Manual Query Propagation

When the user issues a query, the Citus coordinator partitions it into smaller query fragments where each query fragment can be run independently on a worker shard. This allows Citus to distribute each query across the cluster.

However, the way queries are partitioned into fragments (and which queries are propagated at all) varies by the type of query. In some advanced situations it is useful to manually control this behavior. Citus provides utility functions to propagate SQL to workers, shards, or colocated placements.

Manual query propagation bypasses coordinator logic, locking, and any other consistency checks. These functions are available as a last resort to allow statements which Citus otherwise does not run natively. Use them carefully to avoid data inconsistency and deadlocks.

Running on all Workers

The least granular level of execution is broadcasting a statement for execution on all workers. This is useful for viewing properties of entire worker databases.

-- List the work_mem setting of each worker database
SELECT run_command_on_workers($cmd$ SHOW work_mem; $cmd$);

Note

This command shouldn’t be used to create database objects on the workers, as doing so will make it harder to add worker nodes in an automated fashion.

Note

The run_command_on_workers function and other manual propagation commands in this section can run only queries which return a single column and single row.

Running on all Shards

The next level of granularity is running a command across all shards of a particular distributed table. It can be useful, for instance, in reading the properties of a table directly on workers. Queries run locally on a worker node have full access to metadata such as table statistics.

The run_command_on_shards function applies a SQL command to each shard, where the shard name is provided for interpolation in the command. Here is an example of estimating the row count for a distributed table by using the pg_class table on each worker to estimate the number of rows for each shard. Notice the %s which will be replaced with each shard’s name.

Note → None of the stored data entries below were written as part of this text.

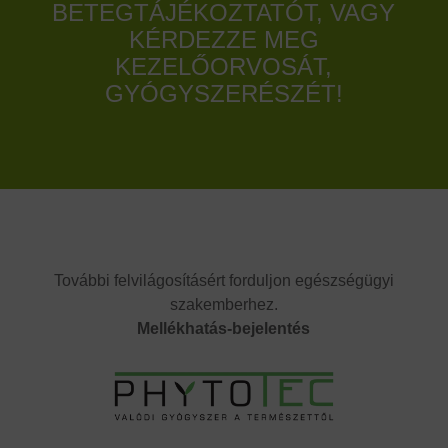
BETEGTÁJÉKOZTATÓT, VAGY
KÉRDEZZE MEG
KEZELŐORVOSÁT,
GYÓGYSZERÉSZÉT!
További felvilágosításért forduljon egészségügyi
szakemberhez.
Mellékhatás-bejelentés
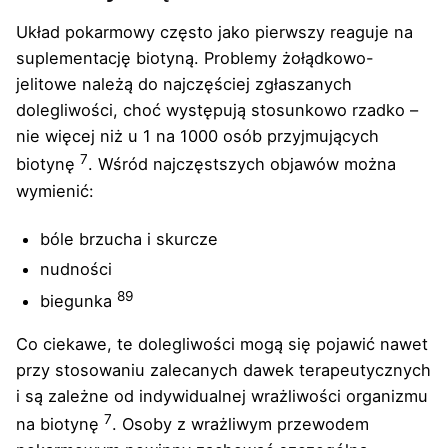
Układ pokarmowy często jako pierwszy reaguje na
suplementację biotyną. Problemy żołądkowo-
jelitowe należą do najczęściej zgłaszanych
dolegliwości, choć występują stosunkowo rzadko –
nie więcej niż u 1 na 1000 osób przyjmujących
7
biotynę
. Wśród najczęstszych objawów można
wymienić:
bóle brzucha i skurcze
nudności
8
9
biegunka
Co ciekawe, te dolegliwości mogą się pojawić nawet
przy stosowaniu zalecanych dawek terapeutycznych
i są zależne od indywidualnej wrażliwości organizmu
7
na biotynę
. Osoby z wrażliwym przewodem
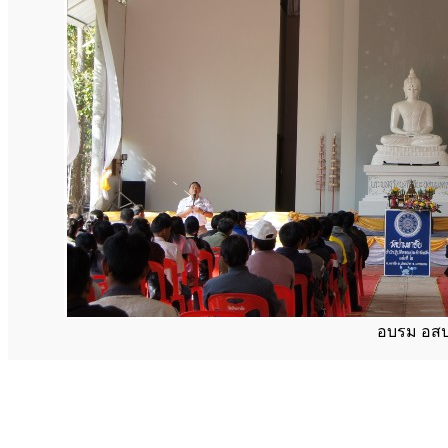
อบรม อสป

-- Get the estimated row count for a distributed table by summing the
-- estimated counts of rows for each shard.
SELECT sum(result::bigint) AS estimated_count
  FROM run_command_on_shards(
    'my_distributed_table',
    $cmd$
      SELECT reltuples
        FROM pg_class c
        JOIN pg_catalog.pg_namespace n on n.oid=c.relnamespace
       WHERE (n.nspname || '.' || relname)::regclass = '%s'::regclass
         AND n.nspname NOT IN ('citus', 'pg_toast', 'pg_catalog')
    $cmd$
  );

A useful companion to run_command_on_shards is run_command_on_colocated_placements. It interpolates the names of two placements of co-located distributed tables into a query. The placement pairs are always chosen to be local to the same worker where full SQL coverage is available. Thus we can use advanced SQL features like triggers to relate the tables:

-- Suppose we have two distributed tables
CREATE TABLE little_vals (key int, val int);
CREATE TABLE big_vals    (key int, val int);
SELECT create_distributed_table('little_vals', 'key');
SELECT create_distributed_table('big_vals',    'key');

-- We want to synchronize them so that every time little_vals
-- are created, big_vals appear with double the value
--
-- First we make a trigger function, which will
-- take the destination table placement as an argument
CREATE OR REPLACE FUNCTION embiggen() RETURNS TRIGGER AS $$
  BEGIN
    IF (TG_OP = 'INSERT') THEN
      EXECUTE format(
        'INSERT INTO %s (key, val) SELECT ($1).key, ($1).val*2;',
        TG_ARGV[0]
      ) USING NEW;
    END IF;
    RETURN NULL;
  END;
$$ LANGUAGE plpgsql;

-- Next we relate the co-located tables by the trigger function
-- on each co-located placement
SELECT run_command_on_colocated_placements(
  'little_vals',
  'big_vals',
  $cmd$
    CREATE TRIGGER after_insert AFTER INSERT ON %s
      FOR EACH ROW EXECUTE PROCEDURE embiggen(%L)
  $cmd$
);

Limitations

There are no safe-guards against deadlock for multi-statement transactions.
There are no safe-guards against mid-query failures and resulting inconsistencies.
Query results are cached in memory; these functions can’t deal with very big result sets.
The functions error out early if they cannot connect to a node.
You can do very bad things!